When it comes to the tournaments on Sam Rayburn and Toledo Bend, it seems like there is only a small group of contenders and everyone else is just hoping to get lucky and contributing to the pot. Although I am not anywhere close to an elite fisherman, I think I have figured out what makes the great ones great. Below are a few of my observations.

1. Great fisherman have laser-like focus. This is true in fishing as in every sport. The very best are almost always extremely focused. They pay attention to their environment and are well aware of what is happening with every cast. These are the guys who get five bites and catch five fish. It isn’t often that they are caught off guard when a fish strikes. They are always ready.

2. Great fishermen are intentional. Everything these fishermen do is for a purpose. There is so much thought that goes into every decision that it is almost unbelievable. They don’t just tie their favorite lure onto their favorite pole and head to the water. Rather they use the line, reel, rod and bait that all work together. They do different things depending on water clarity, available cover, weather patterns etc. These fisherman understand rod taper, rod action, gear ratios on a reel, line stretch and rod sensitivity and they use this knowledge to give them an edge. In fact, they often change the hooks on brand new lures to intentionally fit their personal needs. With these guys, absolutely nothing is an accident.

3. Great fishermen spend time scouting. I have been guilty of showing up to the lake and stopping at the first place that looked good and starting to fish immediately. That isn’t the way most tournaments are won. The greats spend lots of time graphing and locating fish in deep water.
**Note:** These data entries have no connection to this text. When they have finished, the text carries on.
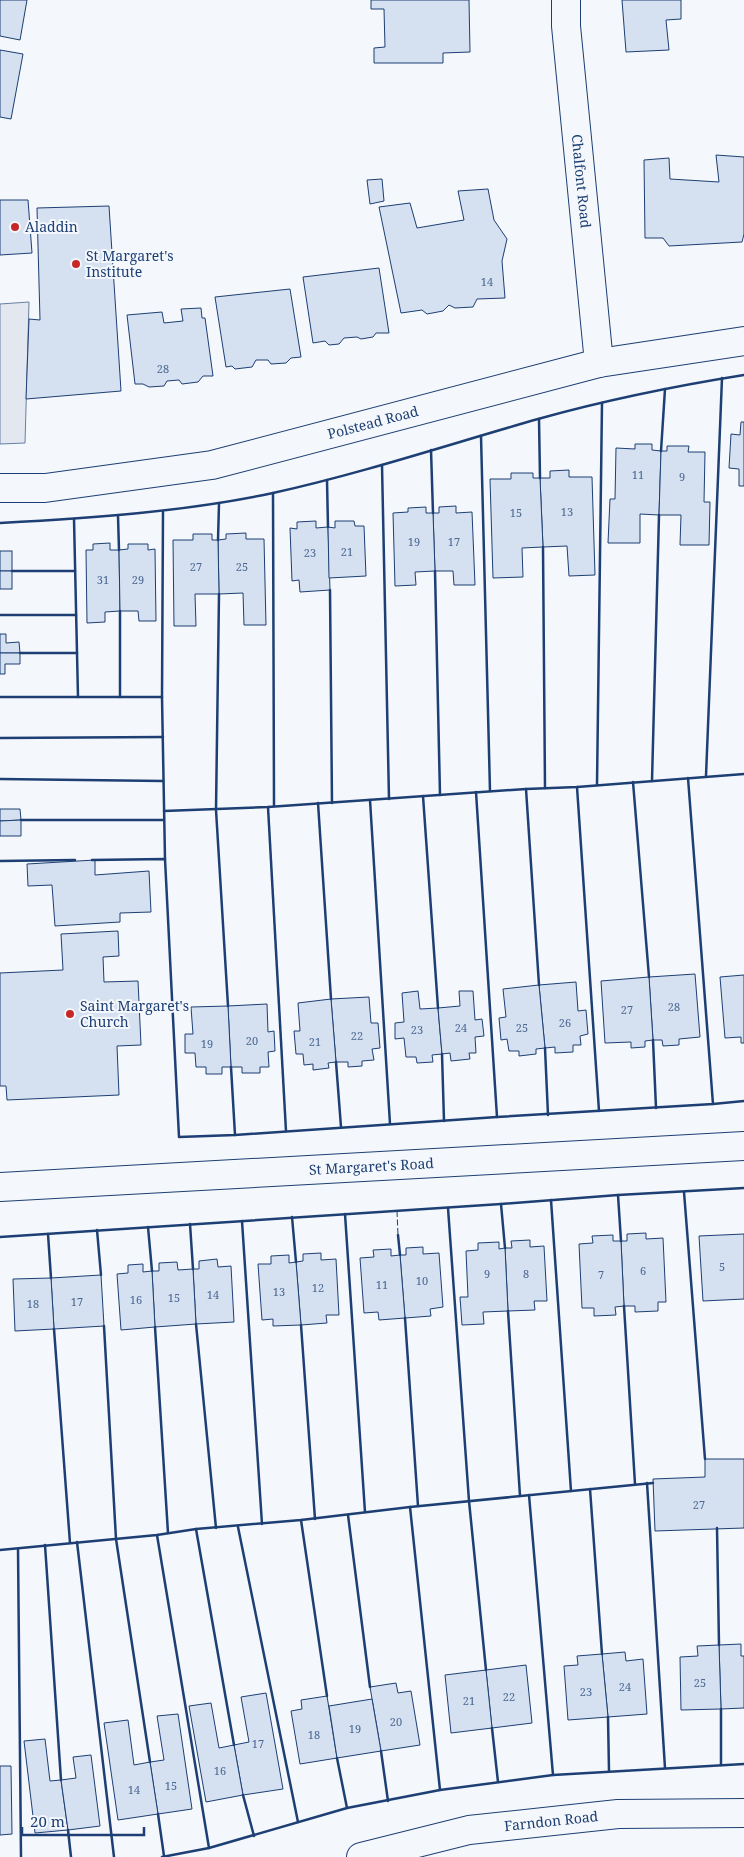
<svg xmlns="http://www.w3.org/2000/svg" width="744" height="1857" font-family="'Noto Serif',serif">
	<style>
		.parking { fill: #e3e8f0; stroke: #687fa3 }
		.building { fill: #d5e0f0; stroke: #1d3f73 }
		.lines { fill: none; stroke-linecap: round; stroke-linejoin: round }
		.minor-casing { stroke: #1d3f73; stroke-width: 30 }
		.tertiary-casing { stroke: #1d3f73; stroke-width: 30 }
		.minor { stroke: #f4f7fb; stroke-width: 28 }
		.tertiary { stroke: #f4f7fb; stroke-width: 28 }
		.fence { stroke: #1d3f73; stroke-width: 1; stroke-dasharray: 6 2.5; stroke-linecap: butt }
		.wall { stroke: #1d3f73; stroke-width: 2.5 }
		.poi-dot { fill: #c62828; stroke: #f4f7fb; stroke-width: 2 }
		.labels { text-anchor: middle; stroke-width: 4; stroke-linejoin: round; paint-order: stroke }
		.number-label { font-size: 11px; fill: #4b6792 }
		.street-label { font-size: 14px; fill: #1d3f73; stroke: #f4f7fb }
		.poi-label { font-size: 14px; fill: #1d3f73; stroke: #f4f7fb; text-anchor: start }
	</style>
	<rect width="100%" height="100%" fill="#f4f7fb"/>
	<path class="parking" d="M29,302L25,443L0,444V304Z"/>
	<g class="building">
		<path d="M0,0H27L20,40L0,36Z"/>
		<path d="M371,0H469L470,52L443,53V63H374V48L385,47L384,9H371Z"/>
		<path d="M622,0H681V19L666,20L669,50L626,52Z"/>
		<path d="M0,50L23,54L11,119L0,117Z"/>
		<path d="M716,155L744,157V234L742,242L669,246L663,238H645L644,160L669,158L670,179L719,182Z"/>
		<path d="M382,179L384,201L370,204L367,180Z"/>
		<path d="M488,189L494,220L507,239L502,261L505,298L477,299L473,307L455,308L449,305L443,311L427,314L422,310L401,313L379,207L410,203L417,228L464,220L458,191Z"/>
		<path d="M0,200H28L32,253L0,255Z"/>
		<path d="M109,206L121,391L26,399L29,319L40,320L37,208Z"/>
		<path d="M379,268L389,333H376L373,337L361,339L357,337L344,338L339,344L329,345L325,341L313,343L303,277Z"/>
		<path d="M290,289L301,357L291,358L286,363L271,364L268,360H256L252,367L235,369L232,366L226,367L215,297Z"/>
		<path d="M201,308L202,318H205L213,376H203L198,382L182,384L179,380L167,381L164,386L149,387L143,384H135L127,315L162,312L164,323L183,321L181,309Z"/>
		<path d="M741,422H744V486H739V469L729,468L731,434L740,435Z"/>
		<path d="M635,444H652V450L661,451L659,515L640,514V543H608L610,499H615L616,448L635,449Z"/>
		<path d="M667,446H689L688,452H705L704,502H710L709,545H680L681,515H659L661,451H667Z"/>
		<path d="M569,470V477H592L595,575L569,576L567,546L543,547L540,478H550V471Z"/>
		<path d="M511,473H533V478H540L543,547L522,548L523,577L493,578L490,479H511Z"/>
		<path d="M456,506V513L472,512L475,585H454L453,571H435L433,513H439V507Z"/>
		<path d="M426,507V513H433L435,571L415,572L416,585L395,586L393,513L408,512V508Z"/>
		<path d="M316,521V528L328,527L330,590L300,592L299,580L292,581L290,528L297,529V522Z"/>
		<path d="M335,521H354L355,526H364L366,576L329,578L328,527L335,528Z"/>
		<path d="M246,533V539H264L266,625H244L243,593L219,594L218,540L226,539V534Z"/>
		<path d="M193,534H212V540H218L219,594H195L196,626H174L173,540H193Z"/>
		<path d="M110,543V550H119L120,611L105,612V622L87,623L86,550H93V544Z"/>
		<path d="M128,544H148V550L155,549L156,621H139L138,611H120L119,550L128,549Z"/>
		<rect x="0" y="551" width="12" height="20"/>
		<rect x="0" y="571" width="12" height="18"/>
		<path d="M0,634H6V643L19,642L20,653H0Z"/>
		<path d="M0,653H20V664H5V674H0Z"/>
		<path d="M0,809H20L21,820L0,821Z"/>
		<path d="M21,820V836H0V821Z"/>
		<path d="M95,860V875L149,871L151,912L120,913V922L55,926L52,885L28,886L27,864Z"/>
		<path d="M118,931L119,956L103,957L104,982L138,981L141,1045L117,1046L119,1095L7,1100L6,1086H0V973L63,970L61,934Z"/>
		<path d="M695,974L700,1037L679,1039V1045L663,1046L662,1040H653L649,977Z"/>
		<path d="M744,975V1043H741V1037L725,1038L720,977Z"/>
		<path d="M649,977L653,1040L645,1041V1047L631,1048V1042L605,1043L601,981Z"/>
		<path d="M576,982L578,1011L586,1010L588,1034L580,1036L581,1045H573V1052L555,1053V1047L545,1048L539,985Z"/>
		<path d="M539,985L545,1048L536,1049V1054L519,1056V1051H509L507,1039L501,1040L499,1018L506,1017L503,989Z"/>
		<path d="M418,991L420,1009L438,1008L442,1054L432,1055L433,1062L417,1063L416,1057H406L404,1038L395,1039V1023L404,1022L402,993Z"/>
		<path d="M459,991H473L475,1020L482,1019L484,1036L475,1037L476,1053H469L470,1059L451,1061L450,1053L442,1054L438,1008L460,1006Z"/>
		<path d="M369,997L371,1023H378L380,1048L372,1049L374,1060L362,1061V1066L348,1067V1062H336L331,999Z"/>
		<path d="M331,999L336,1062L328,1063L329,1068L313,1070V1064L304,1065L303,1054H296L294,1031H300L298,1003Z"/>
		<path d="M267,1004L268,1032L274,1031L275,1051L268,1052L269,1067H260V1073H242V1067H231L228,1006Z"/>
		<path d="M228,1006L231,1067H222V1074H206V1067H196L195,1053H185V1034H193L191,1007Z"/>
		<path d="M646,1233V1239L663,1238L666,1302H658V1311L635,1312V1306H624L621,1241H627V1234Z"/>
		<path d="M744,1234V1299L703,1301L699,1236Z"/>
		<path d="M613,1235V1241H621L624,1306L615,1307L616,1315L594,1316V1308H582L579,1244L593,1243L592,1236Z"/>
		<path d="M530,1240V1247L544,1246L547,1301H534L535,1310L508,1311L505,1248H512L511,1241Z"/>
		<path d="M499,1242V1249L505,1248L508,1311L483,1312L484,1324L462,1325L460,1297H468L466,1251L478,1250V1243Z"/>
		<path d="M423,1247V1254L439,1253L443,1307L430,1309L431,1316L405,1318L400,1255H406V1248Z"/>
		<path d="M391,1249V1256L400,1255L405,1318L379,1320L378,1312L364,1313L360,1258L374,1257L373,1250Z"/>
		<path d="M321,1253V1260L336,1259L339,1315H326L327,1323L301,1325L296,1262L303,1261V1254Z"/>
		<path d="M289,1255V1263L296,1262L301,1325L273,1326V1319L262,1320L258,1264H271V1256Z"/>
		<path d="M217,1259L218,1267L231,1266L234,1322L196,1324L193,1269H199V1261Z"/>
		<path d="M177,1262L178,1270L193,1269L196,1324L155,1327L152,1271H159V1263Z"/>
		<path d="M143,1264V1272L152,1271L155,1327L121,1330L117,1274L128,1273V1265Z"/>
		<path d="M101,1275L104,1326L54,1329L51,1278Z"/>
		<path d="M51,1278L54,1329L15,1331L13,1279Z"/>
		<path d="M705,1459H744V1528L655,1531L653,1479L705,1477Z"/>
		<path d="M741,1644V1656H744V1708L721,1709L719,1645Z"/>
		<path d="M719,1645L721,1709L681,1710L680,1657L698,1656L697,1646Z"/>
		<path d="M625,1652L626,1661L643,1659L647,1714L608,1717L602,1654Z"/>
		<path d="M602,1654L608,1717L568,1720L564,1666L578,1665L577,1656Z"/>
		<path d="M526,1665L532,1723L492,1728L486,1670Z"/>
		<path d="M486,1670L492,1728L451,1733L445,1675Z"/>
		<path d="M396,1683L398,1693L411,1691L420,1745L381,1751L370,1687Z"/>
		<path d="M266,1693L283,1789L243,1795L234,1745L249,1742L241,1697Z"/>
		<path d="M327,1696L337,1758L300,1764L291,1711L302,1709L301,1700Z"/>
		<path d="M372,1699L381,1751L337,1758L329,1706Z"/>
		<path d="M211,1703L219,1748L234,1745L243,1795L206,1802L189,1706Z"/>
		<path d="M178,1714L192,1809L158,1814L150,1762L164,1760L157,1716Z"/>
		<path d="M128,1720L134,1765L150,1762L158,1814L118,1820L104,1723Z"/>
		<path d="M45,1739L50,1781L61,1780L68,1830L35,1833L24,1741Z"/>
		<path d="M91,1755L100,1826L68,1830L61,1780L76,1778L73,1757Z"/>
		<path d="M0,1766H11L12,1834L0,1835Z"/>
	</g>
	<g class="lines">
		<g class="minor-casing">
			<g id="minor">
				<path id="s1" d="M566,0V26L599,363"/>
				<path id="s2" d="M0,488H45L212,465L599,363L744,341"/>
				<path id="s3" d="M361,1857L469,1830L618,1814L744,1813"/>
			</g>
		</g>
		<g class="tertiary-casing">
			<g id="tertiary">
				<path id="s4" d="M0,1187L744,1146"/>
			</g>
		</g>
		<use href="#minor" class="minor"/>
		<use href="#tertiary" class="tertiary"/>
		<path class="fence" d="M397,1211L398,1235"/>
		<g class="wall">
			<path d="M539,419L540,478"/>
			<path d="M481,436L490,791"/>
			<path d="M431,450L433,513"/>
			<path d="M661,451L665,389"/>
			<path d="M382,465L389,799"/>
			<path d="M327,480L328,527"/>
			<path d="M273,493L274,806"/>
			<path d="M163,512L162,697L165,859"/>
			<path d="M118,516L119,550"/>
			<path d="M74,519L78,697"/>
			<path d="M0,523C92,518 183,512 273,493C363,473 450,444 538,419C606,400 675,386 744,375"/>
			<path d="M218,540L219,504"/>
			<path d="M543,547L545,788"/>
			<path d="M12,571H75"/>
			<path d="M435,571L440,795"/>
			<path d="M330,590L332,803"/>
			<path d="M219,594L216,810L228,1006"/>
			<path d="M0,615H76"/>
			<path d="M20,653H77"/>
			<path d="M0,697H162"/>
			<path d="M120,697V611"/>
			<path d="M0,738L163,737"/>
			<path d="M706,776L722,378"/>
			<path d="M688,778L713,1104"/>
			<path d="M0,779L163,781"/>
			<path d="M652,781L659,515"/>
			<path d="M633,782L649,977"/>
			<path d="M597,785L602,403"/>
			<path d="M577,787L599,1111"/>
			<path d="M526,789L539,985"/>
			<path d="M476,792L497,1117"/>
			<path d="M423,796L438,1008"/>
			<path d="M370,800L390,1124"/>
			<path d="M318,803L331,999"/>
			<path d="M268,807L286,1131"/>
			<path d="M164,811L268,807L526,789L577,787L744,774"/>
			<path d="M21,820H163"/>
			<path d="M92,860L165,859L179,1137L235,1135L497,1117L713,1104L744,1101"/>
			<path d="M0,861L75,860"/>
			<path d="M653,1040L656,1108"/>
			<path d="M545,1048L548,1115"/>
			<path d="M442,1054L444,1121"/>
			<path d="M336,1062L341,1127"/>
			<path d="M231,1067L235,1135"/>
			<path d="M684,1192L705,1459"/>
			<path d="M618,1195L621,1241"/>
			<path d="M551,1200L571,1491"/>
			<path d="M501,1204L505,1248"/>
			<path d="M448,1208L469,1501L486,1670"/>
			<path d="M345,1214L365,1512"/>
			<path d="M292,1217L296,1262"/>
			<path d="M242,1221L262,1524"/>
			<path d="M190,1224L193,1269"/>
			<path d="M148,1227L152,1271"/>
			<path d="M97,1230L101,1275"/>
			<path d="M48,1234L51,1278"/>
			<path d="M398,1235L400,1255"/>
			<path d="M0,1237L501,1204L618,1195L744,1188"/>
			<path d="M624,1306L635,1484"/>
			<path d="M508,1311L520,1496"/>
			<path d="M405,1318L418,1506"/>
			<path d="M196,1324L216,1528"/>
			<path d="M301,1325L315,1519"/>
			<path d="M104,1326L116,1539L150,1762"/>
			<path d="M155,1327L168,1533"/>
			<path d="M54,1329L70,1543"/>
			<path d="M647,1483L665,1768"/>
			<path d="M590,1489L602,1654"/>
			<path d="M529,1495L553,1775"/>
			<path d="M410,1507L440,1790"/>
			<path d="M348,1515L370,1687"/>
			<path d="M301,1520L327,1696"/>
			<path d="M238,1527L298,1822"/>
			<path d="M717,1528L719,1645"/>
			<path d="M196,1529L234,1745"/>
			<path d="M157,1535L209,1848"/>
			<path d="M77,1542L114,1857"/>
			<path d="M45,1545L61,1780"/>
			<path d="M18,1549L21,1857"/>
			<path d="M0,1550L157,1535L196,1529L301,1520L410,1507L653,1483"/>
			<path d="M721,1709V1765"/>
			<path d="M608,1717L609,1771"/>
			<path d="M492,1728L498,1782"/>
			<path d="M381,1751L388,1801"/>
			<path d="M337,1758L347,1808"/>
			<path d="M243,1795L254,1836"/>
			<path d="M158,1814L164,1856"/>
			<path d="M68,1830L71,1857"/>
			<path d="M162,1857L209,1848L347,1808L440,1790L553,1775L744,1764"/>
		</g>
	</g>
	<g class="poi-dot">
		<circle cx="15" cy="227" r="5"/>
		<circle cx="76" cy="264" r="5"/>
		<circle cx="70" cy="1014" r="5"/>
	</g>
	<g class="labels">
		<g class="number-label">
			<text x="487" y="286">14</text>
			<text x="163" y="373">28</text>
			<text x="638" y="479">11</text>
			<text x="682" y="481">9</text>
			<text x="567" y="516">13</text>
			<text x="516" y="517">15</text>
			<text x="414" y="546">19</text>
			<text x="454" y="546">17</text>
			<text x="347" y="556">21</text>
			<text x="310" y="557">23</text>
			<text x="196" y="571">27</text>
			<text x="242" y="571">25</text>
			<text x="103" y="584">31</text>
			<text x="138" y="584">29</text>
			<text x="674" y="1011">28</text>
			<text x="627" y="1014">27</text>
			<text x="565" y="1027">26</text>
			<text x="461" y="1032">24</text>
			<text x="522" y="1032">25</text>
			<text x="417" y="1034">23</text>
			<text x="357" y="1040">22</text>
			<text x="252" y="1045">20</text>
			<text x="315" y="1046">21</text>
			<text x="207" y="1048">19</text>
			<text x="722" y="1271">5</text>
			<text x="643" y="1275">6</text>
			<text x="487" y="1278">9</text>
			<text x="526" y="1278">8</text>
			<text x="601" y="1279">7</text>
			<text x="422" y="1285">10</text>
			<text x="382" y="1289">11</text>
			<text x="318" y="1292">12</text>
			<text x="279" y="1296">13</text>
			<text x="213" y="1299">14</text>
			<text x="174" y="1302">15</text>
			<text x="136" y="1304">16</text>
			<text x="77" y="1306">17</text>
			<text x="33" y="1308">18</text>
			<text x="699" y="1509">27</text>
			<text x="700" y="1687">25</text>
			<text x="625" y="1691">24</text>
			<text x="586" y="1696">23</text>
			<text x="509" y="1701">22</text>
			<text x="469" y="1705">21</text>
			<text x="396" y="1726">20</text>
			<text x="355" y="1733">19</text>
			<text x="314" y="1739">18</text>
			<text x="258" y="1748">17</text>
			<text x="220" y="1775">16</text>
			<text x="171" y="1790">15</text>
			<text x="134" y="1794">14</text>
		</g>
		<g class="street-label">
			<text dy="5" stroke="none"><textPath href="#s1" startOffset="182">Chalfont Road</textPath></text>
			<text dy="5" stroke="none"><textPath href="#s2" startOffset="380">Polstead Road</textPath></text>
			<text dy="5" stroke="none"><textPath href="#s4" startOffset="372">St Margaret's Road</textPath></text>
			<text dy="5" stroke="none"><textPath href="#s3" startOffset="194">Farndon Road</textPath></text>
		</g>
		<g class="poi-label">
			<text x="25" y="232">Aladdin</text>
			<text x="86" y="261">St Margaret's<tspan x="86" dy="16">Institute</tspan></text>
			<text x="80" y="1011">Saint Margaret's<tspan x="80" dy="16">Church</tspan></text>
		</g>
	</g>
	<path d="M22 1827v8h122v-8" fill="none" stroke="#1d3f73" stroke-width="2.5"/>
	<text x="30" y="1827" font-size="15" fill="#1d3f73" stroke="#f4f7fb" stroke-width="4" paint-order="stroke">20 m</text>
</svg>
They can tell you roughly how many fish are holding in an area and even how big of fish to expect. Yes the greats fish shallow as well, but you can bet there is a deeper creek or drain nearby that the fish are traveling.

4. The best fishermen fish A LOT! The guys who are always catching fish on Rayburn and Toledo know it like the back of their hand. Many of them grew up fishing as kids and have fished these lakes their whole lives. If you tell them fish are in 8-foot-deep water next to a 3-foot-deep flat, they know where to find that. If you say they are in the main lake on humps, they know where those are also. Most of the greats fish so much that they stay on the fish throughout the year and seldom have to start from scratch when finding fish. They either start where they caught them last week or the last time the conditions were similar. When it comes to fishing there is nothing that beats time on the water and experience.

5. Great fishermen have a “milk run.” A milk run is basically a set of locations that are marked on a chart plotter and that generally hold fish. These can be humps, points, drop offs or brush piles. In the case of Rayburn and Toledo, they are often man made brush piles that were created by the fisherman themselves. Very few people will know these spots and they often hold lots of big fish.  A fisherman with many marked locations will simply go from spot to spot until he finds fish. He may catch one at each spot or may catch a pile at one spot.  If unsuccessful, he simply moves to the next location without wasting time.  Although it is not always the case, when you think of 30 plus pound stringers of bass, think milk run. It is highly unlikely that these weights were caught off of random bushes while casting toward the bank.

As you can tell, it takes a great deal of work and preparation to be a great bass fisherman. The Bible says in Proverbs 14:23 that all hard work brings a profit but mere talk leads only to poverty. Make no mistake about it, the ones who are cashing the checks aren’t just lucky, they work hard. If you are like me, and have a job, it is hard to dedicate all of the time and resources necessary to be a truly great fisherman. In fact, I have accepted that I may never be a great fisherman but that doesn’t mean I don’t want to improve. This year I am going to work on number 4! Join me in my efforts and let’s stop talking and start fishing more!

Brian Johnson, originally of Port Neches, is pastor of First Baptist Church of Winnie, owner of DuckDogTrainer.com and outdoors writer for The News.